Doch nur Schnelligkeit und Trickreichtum reichen nicht aus, um den Miasanrot-Award als Aufsteiger des Jahres zu gewinnen. Douglas Costa hat es unheimlich schnell geschafft, die taktischen Vorgaben umzusetzen und seine Spielweise daran anzupassen. Während er in den ersten Spielen konsequent die Linien entlanglief und sich dort meist darauf verließ, dass die Kombination aus Antrittsgeschwindigkeit und einem schnellen Haken reichen wird, um am Gegenspieler vorbeizukommen, verschob Guardiola ihn mehr und mehr in die Mitte des Spielfelds. Dort spielte er womöglich genau die Rolle, die der Trainer eigentlich bei seinem Amtsanritt Franck Ribery hatte schmackhaft machen wollen (zu lesen in Martí Perarnaus Buch über das erste Jahr von Guardiola in München). Während der Franzose sich damit nicht wirklich hatte anfreunden können, ging Costa im Kombinationsspiel mit Müller, Thiago oder Lewandowski voll auf.

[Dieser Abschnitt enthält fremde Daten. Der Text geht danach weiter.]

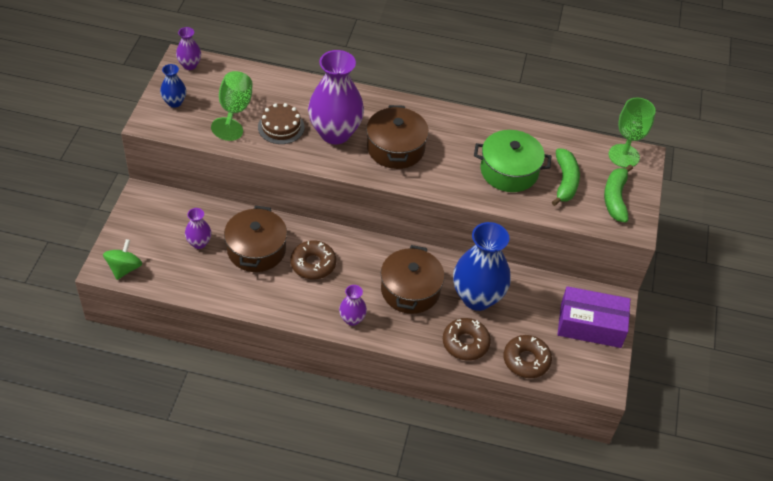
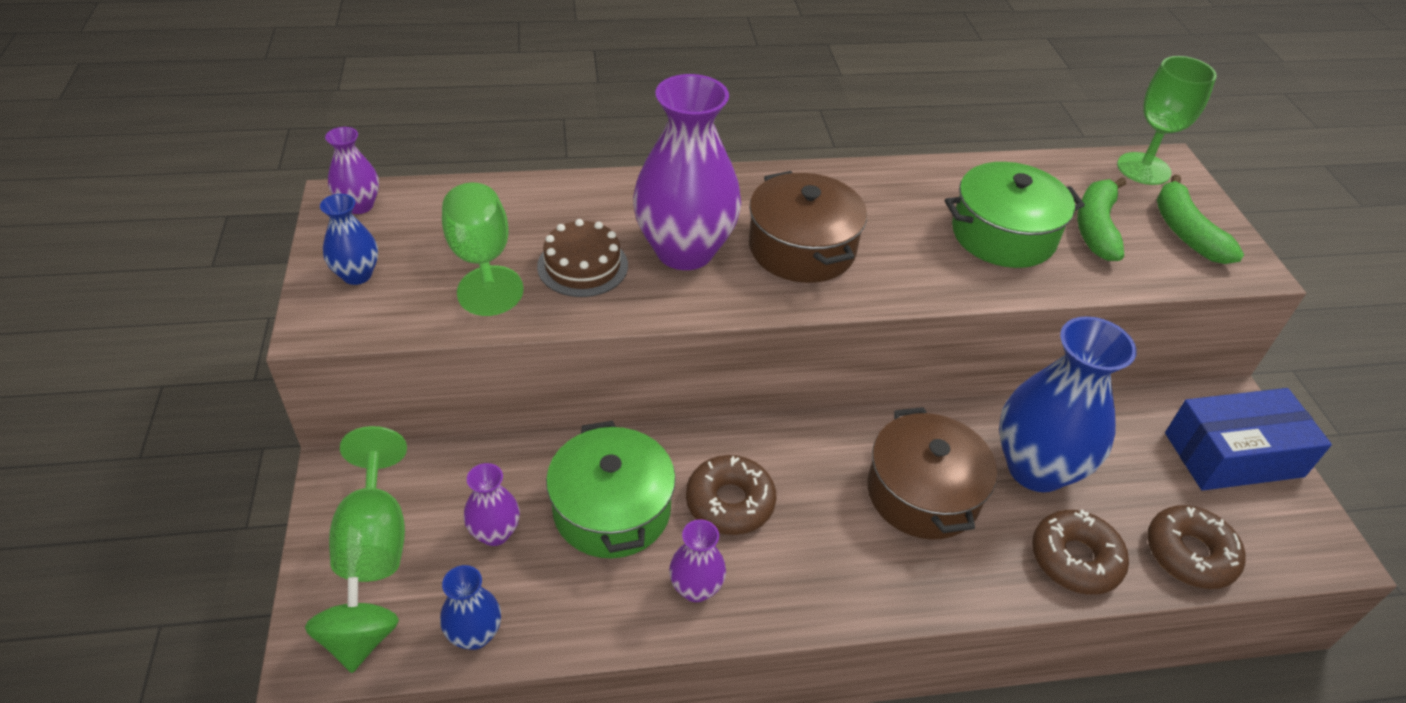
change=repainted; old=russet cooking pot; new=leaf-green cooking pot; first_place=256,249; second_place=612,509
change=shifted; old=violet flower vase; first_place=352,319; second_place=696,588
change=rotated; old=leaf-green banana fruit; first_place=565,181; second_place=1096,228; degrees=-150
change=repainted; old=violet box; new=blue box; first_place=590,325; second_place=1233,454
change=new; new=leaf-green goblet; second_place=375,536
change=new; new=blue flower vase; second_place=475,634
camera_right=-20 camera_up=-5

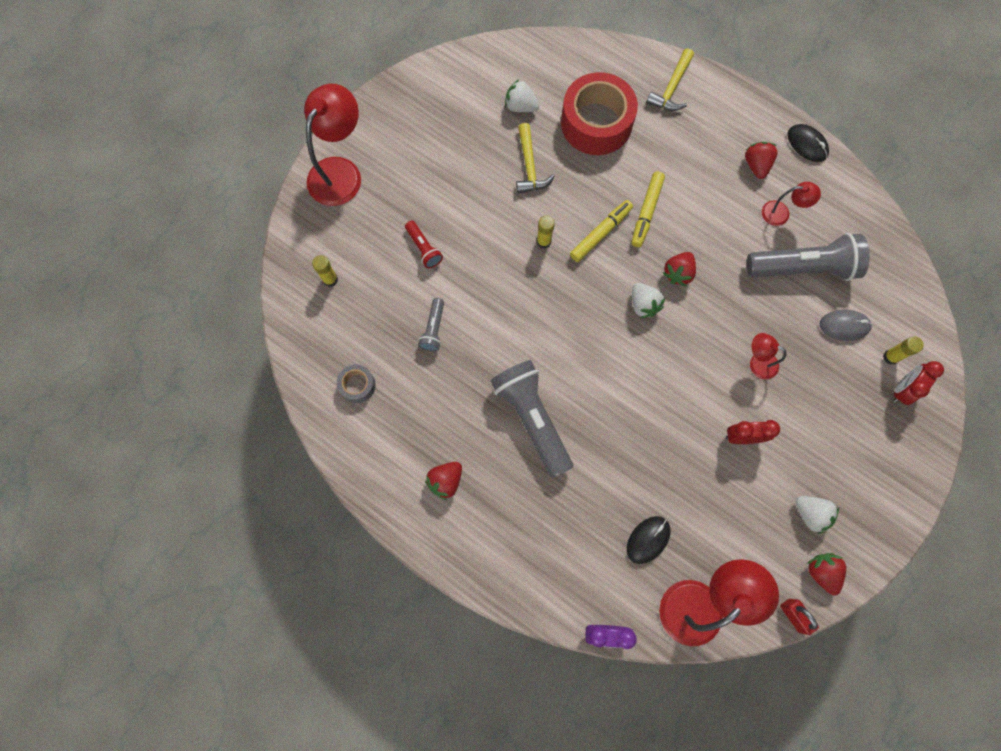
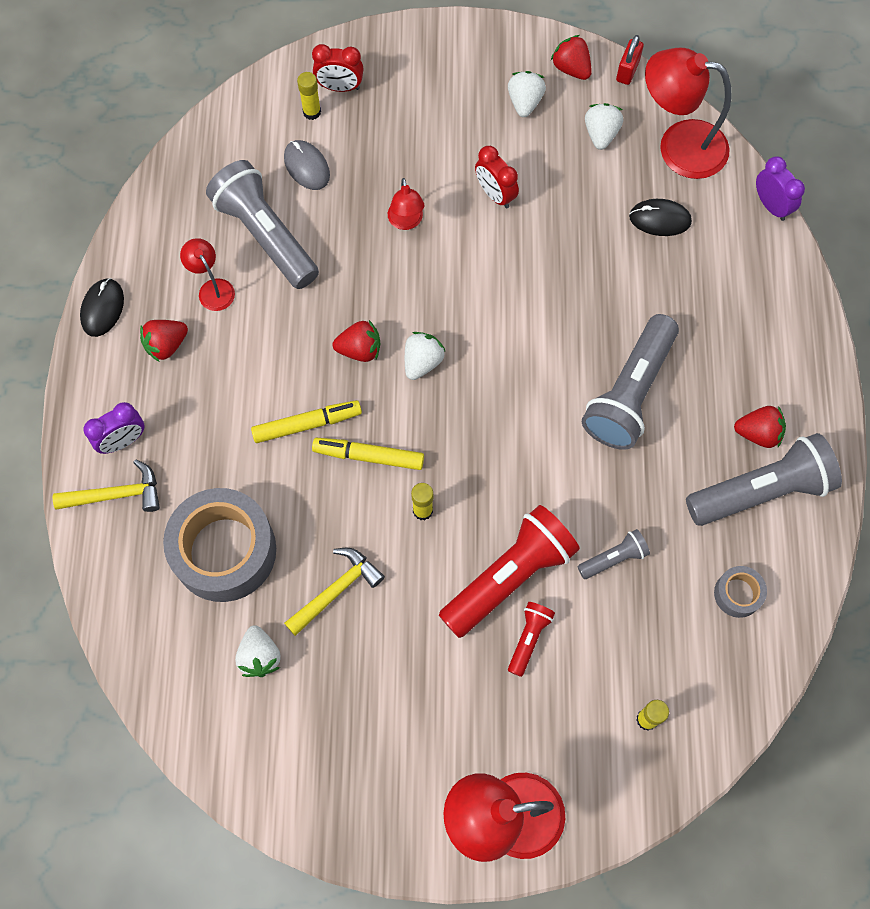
change=repainted; old=scarlet tape; new=gray tape; first_place=596,123; second_place=224,551
change=rotated; old=scarlet strawberry; first_place=821,572; second_place=571,68; degrees=105
change=new; new=violet bedside clock; second_place=123,441
change=new; new=scarlet flashlight; second_place=509,576
change=new; new=pure white strawberry; second_place=601,134
change=new; new=gray flashlight; second_place=761,491
camera_right=-125 camera_up=-5

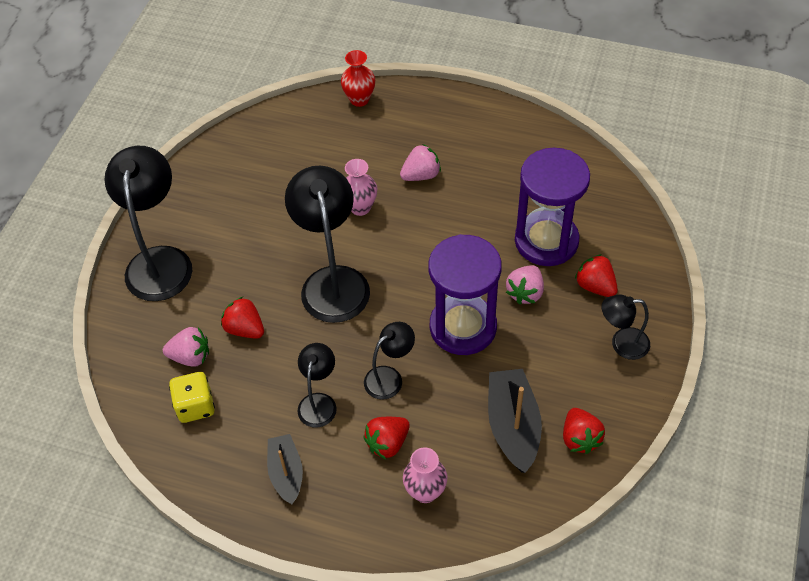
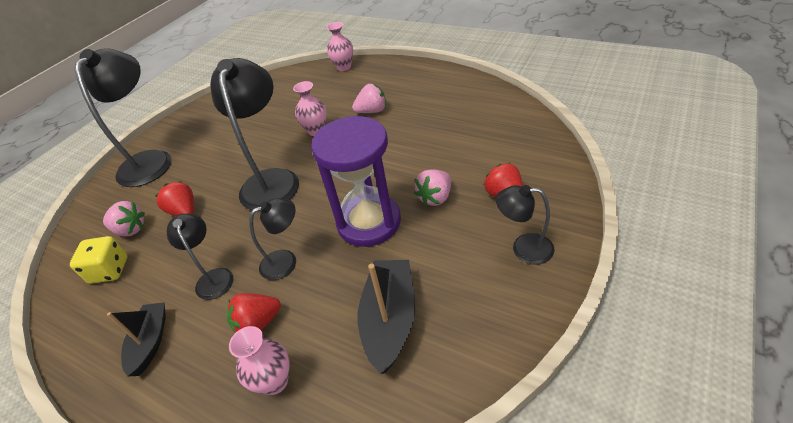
change=rotated; old=jet-black reading lamp; first_place=319,402; second_place=213,277; degrees=-45
change=repainted; old=scarlet flower vase; new=rose-pink flower vase; first_place=359,99; second_place=344,67
change=gone; old=violet hourglass; first_place=546,241
change=gone; old=scarlet strawberry; first_place=580,438
camera_right=15 camera_up=-10

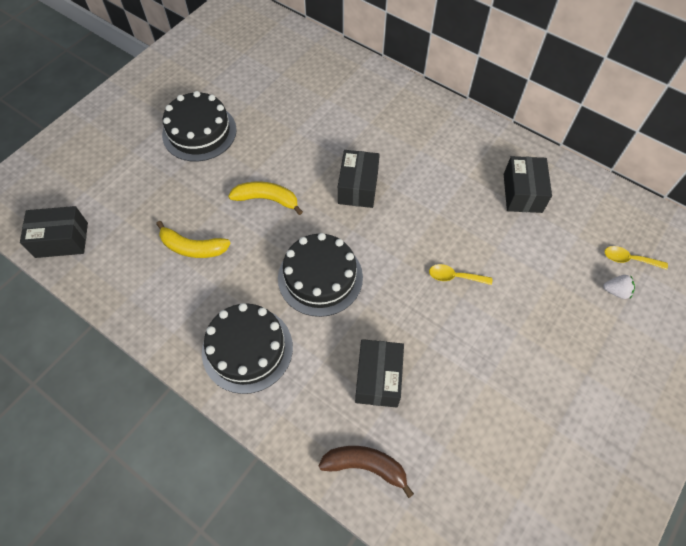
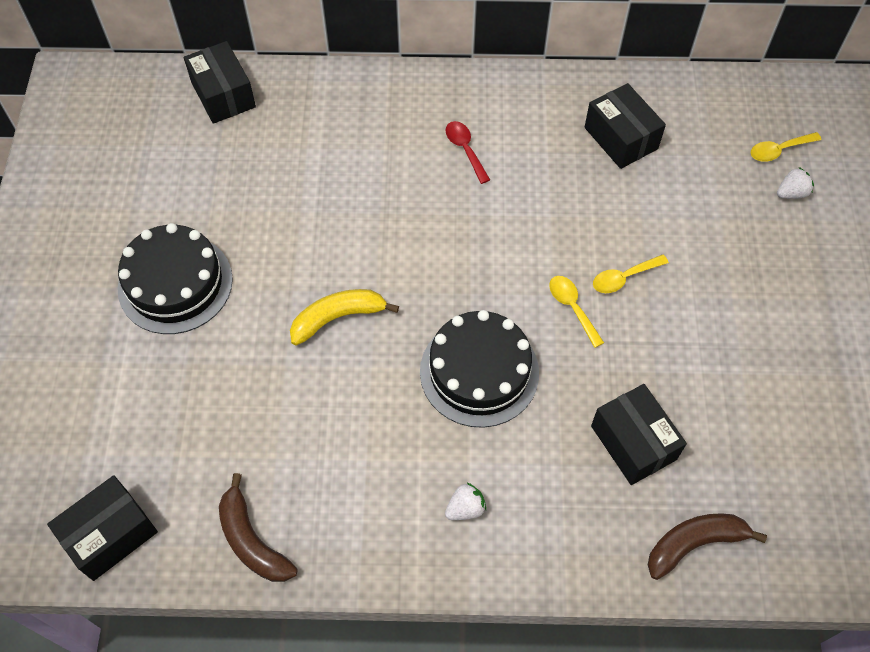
change=gone; old=golden banana fruit; first_place=192,247
change=swapped; old=jet-black gateau; new=pure white strawberry; first_place=247,349; second_place=465,508
change=shifted; old=jet-black box; first_place=358,187; second_place=223,95
change=new; new=russet banana fruit; second_place=252,540
change=new; new=scarlet spoon; second_place=465,150
change=new; new=golden spoon; second_place=572,307
camera_right=-35 camera_up=0

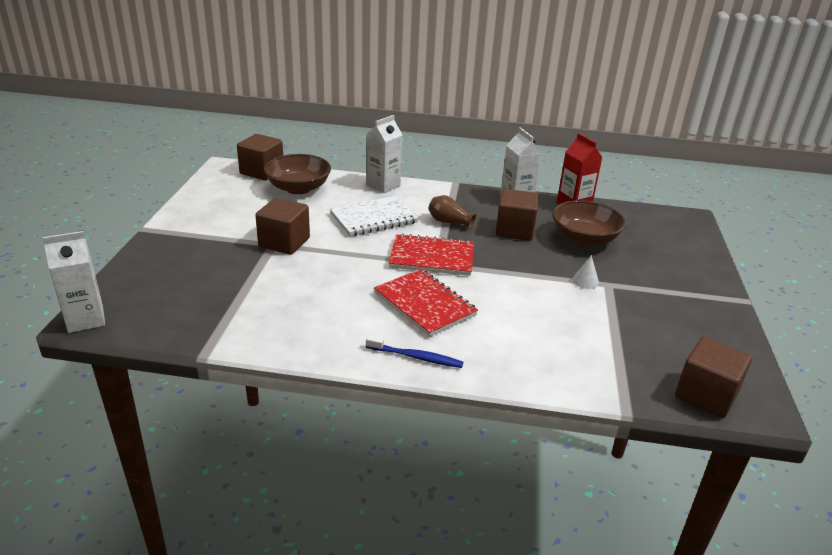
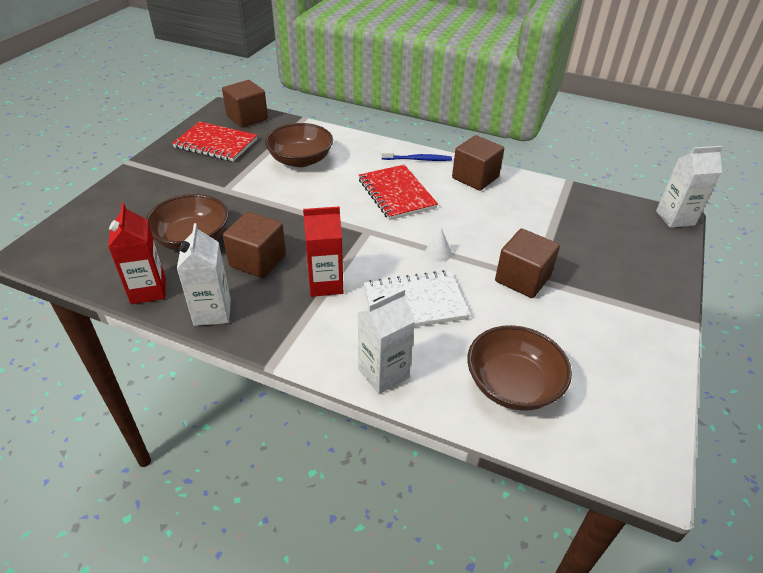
change=shifted; old=russet solid cube; first_place=262,172; second_place=475,178
change=rotated; old=blue toothbrush; first_place=416,357; second_place=418,159; degrees=150
change=shifted; old=scarlet notepad; first_place=432,257; second_place=216,144
change=swapped; old=russet flower vase; new=scarlet juice carton; first_place=449,222; second_place=325,284
change=shifted; old=pure white cone; first_place=585,281; second_place=438,252
change=new; new=russet bowl; second_place=300,160
camera_right=-165 camera_up=10

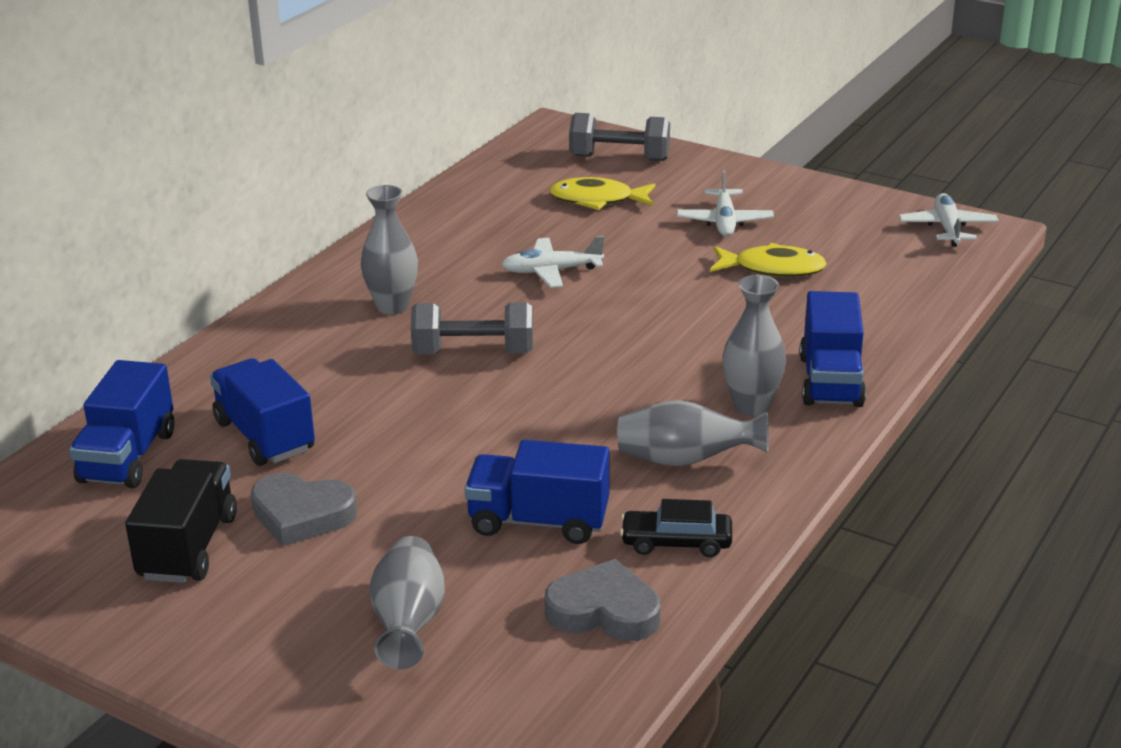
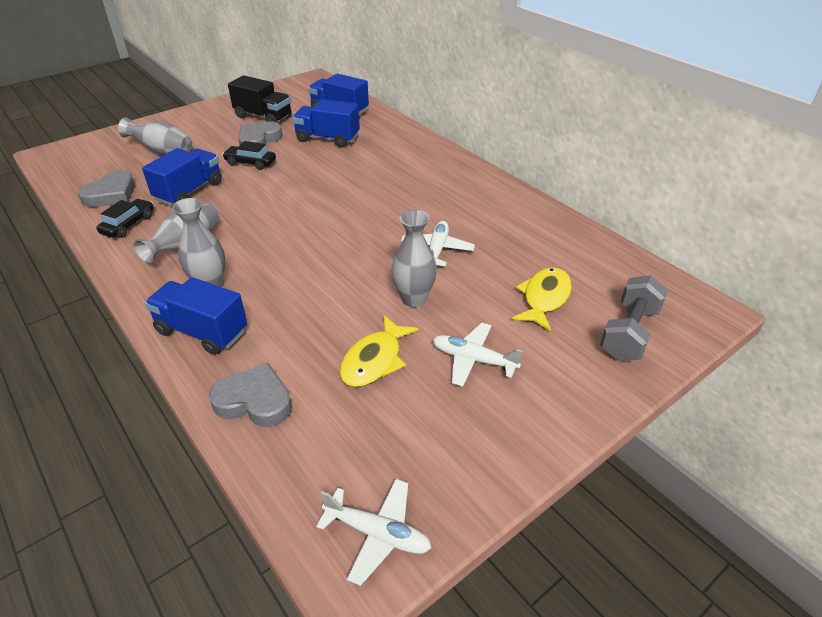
change=rotated; old=blue toy truck; first_place=264,436; second_place=327,139; degrees=-150
change=shifted; old=gray flower vase; first_place=392,306; second_place=414,299
change=gone; old=gray dumbbell; first_place=473,352
change=new; new=gray heart; second_place=254,401
change=new; new=jet-black toy car; second_place=250,163
camera_right=110 camera_up=10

Costa hat es durch seine natürliche Spielweise, kombiniert mit der klugen Umsetzung der taktischen Ideen, bereits in seiner ersten Halbserie in München geschafft, als „schwer bis un-verzichtbar“ zu gelten – ein Prädikat, das ihn auf eine Stufe mit Thomas Müller, Jerome Boateng, Arjen Robben oder Robert Lewandowski hebt. Mit Douglas Costa auf dem Platz traf der FC Bayern in 19 Spielen durchschnittlich 3,2 Mal. Ohne ihn liegt die Torquote bei gerade mal 1,5 Treffern pro Spiel. Es bleibt zu hoffen, dass der Brasilianer in der Rückrunde beschwerdefrei bleibt. Denn als der wohl beste Eins-gegen-Eins-Spieler im Kader wird es auch an ihm liegen, in den wirklich wichtigen Spielen den Unterschied zu machen.

Sollte ihm das gelingen, könnte aus dem „Aufsteiger des Jahres“ auch schnell der „Spieler des Jahres“ werden.